MJ Thompson
Associate Dean, Research and Graduate Studies
Tel: 514-848-2424 ext. 5040
Location: EV 2.743
mj.thompson@concordia.ca
Associate Dean, Research

Through the Office of the Associate Dean, Research, the Faculty of Fine Arts is committed to expanding and strengthening the role of research in the faculty. Working closely with Concordia’s Office of Research, the office supports the Faculty’s researchers in their individual and collective efforts to secure funding and launch successful research programs.

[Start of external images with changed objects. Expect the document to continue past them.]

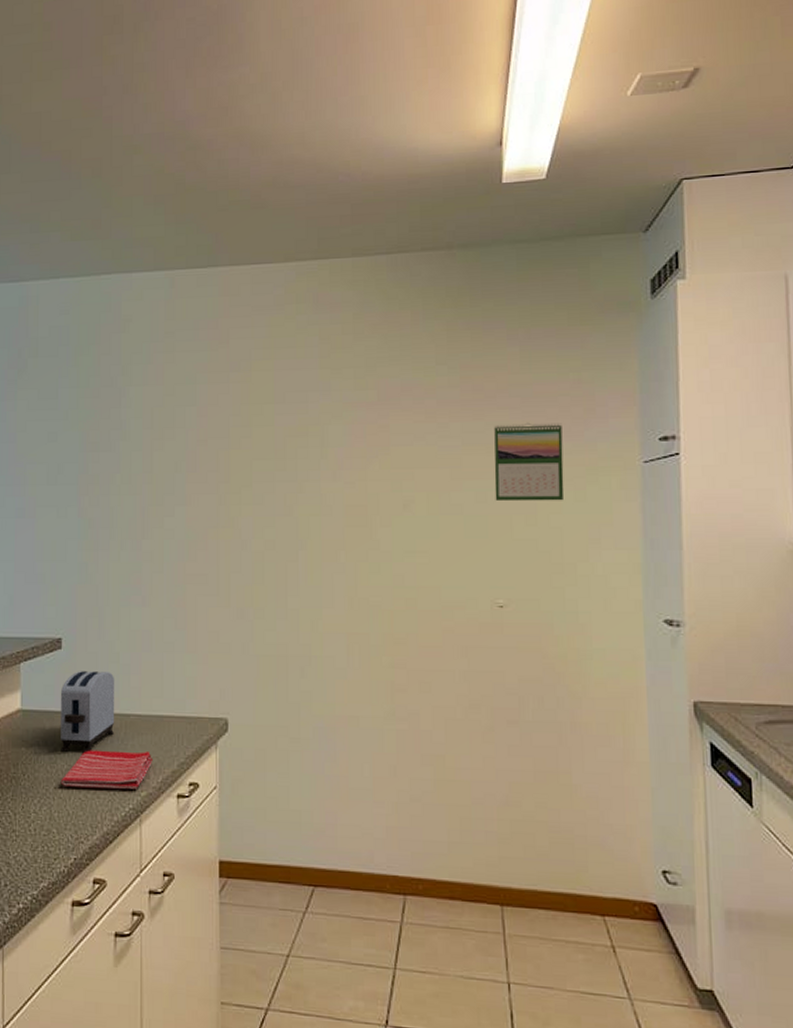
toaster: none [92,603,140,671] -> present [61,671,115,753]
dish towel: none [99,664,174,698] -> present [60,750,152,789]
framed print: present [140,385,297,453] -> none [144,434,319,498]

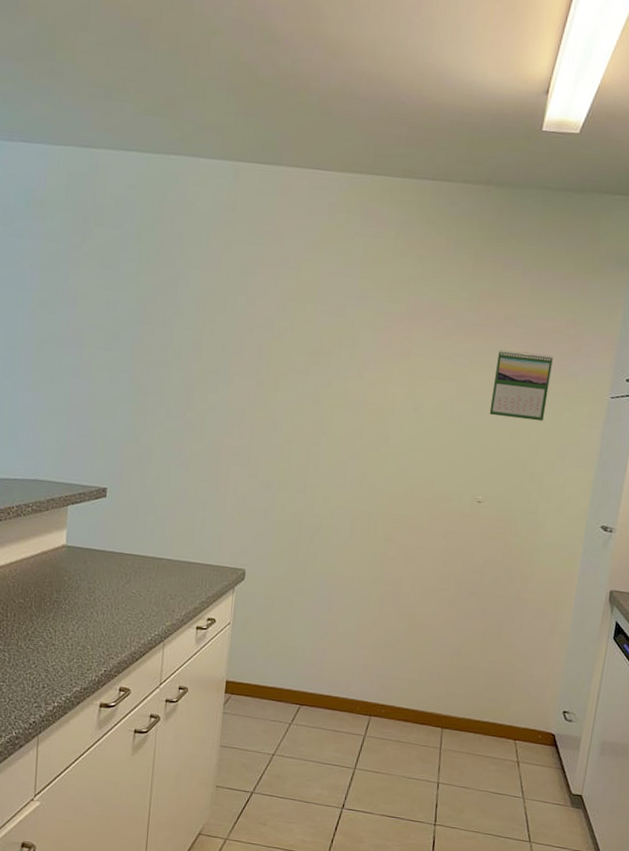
dish towel: present [60,750,152,789] -> none [97,584,178,620]
toaster: present [61,671,115,753] -> none [99,518,151,587]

New and current faculty members are contacted on a regular basis to discuss their areas of interest and to assist them in the development of their research/creation career. The Office of the Associate Dean offers a range of services in all aspects of the research funding process, including: discussing application procedures for the various agencies and programs; ensuring that applicants adhere to all guidelines; reviewing proposals and offering recommendations; contacting funding agencies; and providing information for other sources of funding in Canada and internationally. Throughout the year, faculty members are kept abreast of new policies with respect to research funding.

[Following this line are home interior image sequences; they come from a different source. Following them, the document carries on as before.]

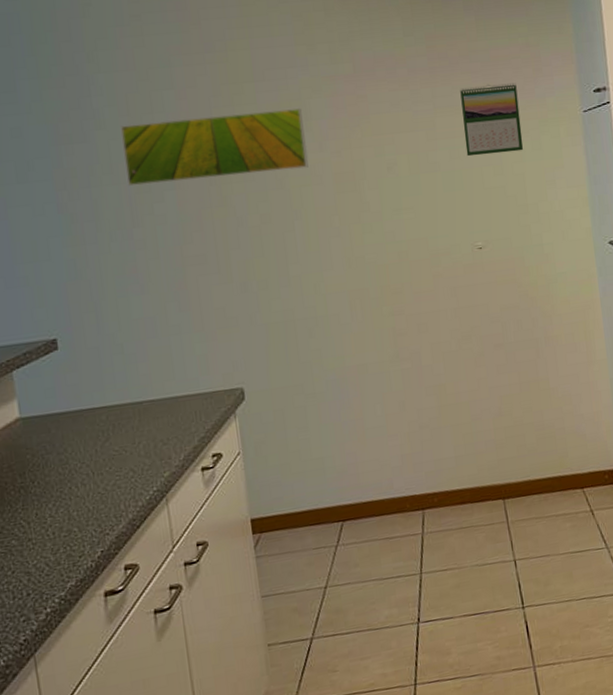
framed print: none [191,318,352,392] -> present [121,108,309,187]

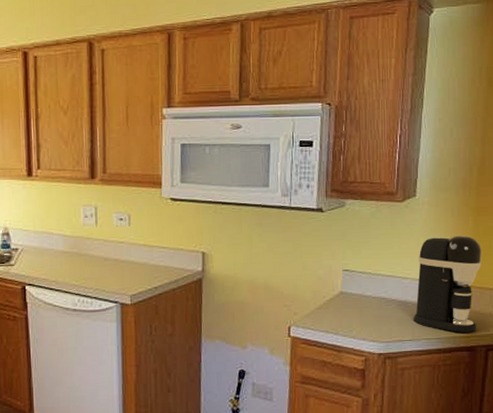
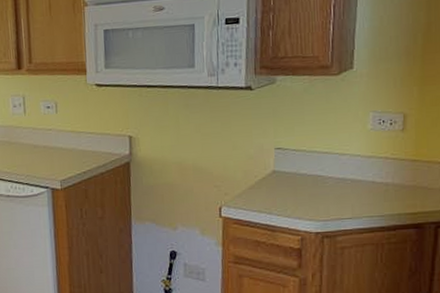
coffee maker: present [413,235,482,332] -> none [352,107,429,209]

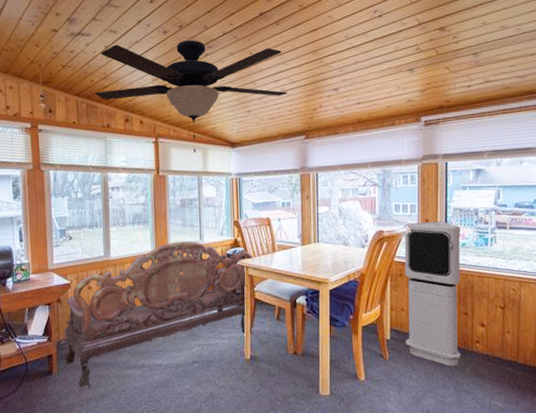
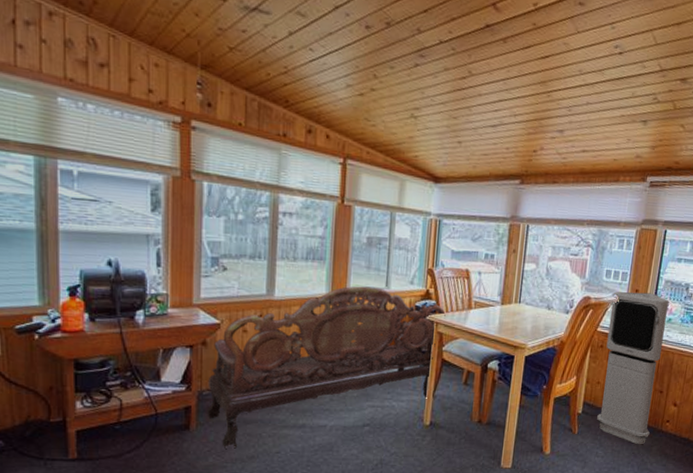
ceiling fan: present [95,40,288,153] -> none [271,32,507,183]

The Office of the Associate Dean works closely with the School of Graduate Studies, making recommendations on graduate student funding. The Associate Dean also serves as a liaison for faculty members with Concordia’s Office of Research, and ensures that researchers’ accomplishments are known to the university community (see Research News and events page).
Read about the Vice-President, Research’s plan for supporting research development in the “Mobilizing Knowledge” plan and learn about Concordia’s major research strengths in the Strategic Research Plan.
MJ Thompson is a writer and teacher working on dance, performance, and visual art. A fan of dance in all its forms, she has been watching and writing about movement and performance for over twenty years. Committed to popular culture and everyday aesthetics, she has written for a wide variety of publications, including Ballettanz, Border Crossings, The Brooklyn Rail, Canadian Art, Dance Current, Dance Ink, Dance Magazine, The Drama Review, The Globe and Mail, Women and Performance, Theatre Journal and more. Her academic work is funded by the Social Sciences and Humanities Research Council in Canada; and her essays have appeared in several anthologies, including Performance Studies Canada (McGill-Queen’s Press, 2017). Most recently, she received the National Park Service Arts and Sciences Residency, Cape Cod National Seashore, August 2019, where she worked on a long-form essay about the concept of the view as embodied (forthcoming, Departures 2020). She was a Lillian S. Robinson Fellow at the Simone de Beauvoir Institute in Montreal in 2010. Her dissertation, “Impure Movement: Mundane Body Techniques in 20th Century American Choreography,” (NYU 2009) was recipient of the Cynthia Jean Cohen Bull Memorial Award for Academic Excellence.
Between 2011-2019, her teaching and research focused primarily on undergraduate learning and the development of critical literacies. As course director of a large-enrolment foundations course for the faculty—at 950 students, the largest class on campus—she designed and implemented new curricula and built a TA-training program focused on best practice teaching strategies at the post-secondary level.
Her current areas of research include vernacular forms of body movement; writing and writing pedagogies; and art and climate change. Most recently, she has written from a dance studies perspective about “furtive movements” as a [false] category of arrest under New York City’s Stop-and-Frisk program. Her book on the dancer/choreographer Louise Lecavalier is forthcoming on Bloomsbury.